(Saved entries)
== Segment start ==

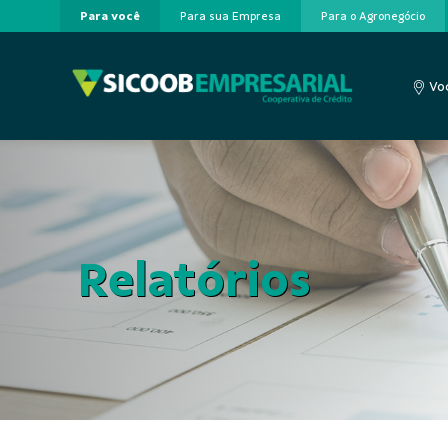
Para você
Para sua Empresa
Para o Agronegócio
Pular para o Conteúdo principal
Voc
Relatórios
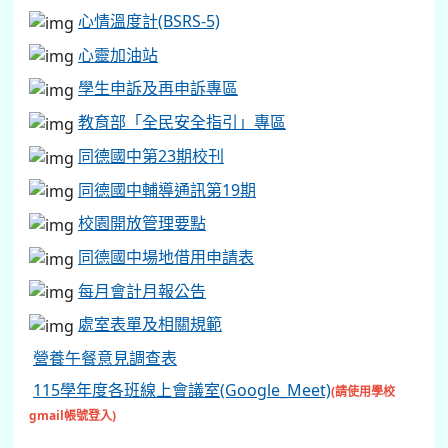
心情溫度計(BSRS-5)
心靈加油站
學生申訴及再申訴專區
教育部「全民安全指引」專區
同德國中第23期校刊
同德國中輔導通訊第19期
校園開放管理要點
同德國中場地借用申請表
每月會計月報公告
處室表單及相關規範
營養午餐意見調查表
115學年度各班線上會議室(Google_Meet)
(請使用學校
gmail帳號登入)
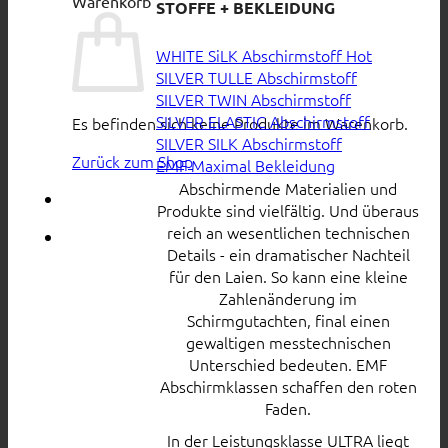
Warenkorb
STOFFE + BEKLEIDUNG
WHITE SiLK Abschirmstoff
SILVER TULLE Abschirmstoff
SILVER TWIN Abschirmstoff
SILVER ELASTIC Abschirmstoff
Es befinden sich keine Produkte im Warenkorb.
SILVER SILK Abschirmstoff
Zurück zum Shop
EMF Maximal Bekleidung
Abschirmende Materialien und
Produkte sind vielfältig. Und überaus
reich an wesentlichen technischen
Details - ein dramatischer Nachteil
für den Laien. So kann eine kleine
Zahlenänderung im
Schirmgutachten, final einen
gewaltigen messtechnischen
Unterschied bedeuten. EMF
Abschirmklassen schaffen den roten
Faden.
In der Leistungsklasse ULTRA liegt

== Segment end ==

EXERCISE REQUIREMENTS: Copy out every line of text in the data above verbatim, leaving the pictures out of your answer.

ANSWER TO THIS PROBLEM:
Para você
Para sua Empresa
Para o Agronegócio
Pular para o Conteúdo principal
Voc
Relatórios
心情溫度計(BSRS-5)
心靈加油站
學生申訴及再申訴專區
教育部「全民安全指引」專區
同德國中第23期校刊
同德國中輔導通訊第19期
校園開放管理要點
同德國中場地借用申請表
每月會計月報公告
處室表單及相關規範
營養午餐意見調查表
115學年度各班線上會議室(Google_Meet)
(請使用學校
gmail帳號登入)
Warenkorb
STOFFE + BEKLEIDUNG
WHITE SiLK Abschirmstoff
SILVER TULLE Abschirmstoff
SILVER TWIN Abschirmstoff
SILVER ELASTIC Abschirmstoff
Es befinden sich keine Produkte im Warenkorb.
SILVER SILK Abschirmstoff
Zurück zum Shop
EMF Maximal Bekleidung
Abschirmende Materialien und
Produkte sind vielfältig. Und überaus
reich an wesentlichen technischen
Details - ein dramatischer Nachteil
für den Laien. So kann eine kleine
Zahlenänderung im
Schirmgutachten, final einen
gewaltigen messtechnischen
Unterschied bedeuten. EMF
Abschirmklassen schaffen den roten
Faden.
In der Leistungsklasse ULTRA liegt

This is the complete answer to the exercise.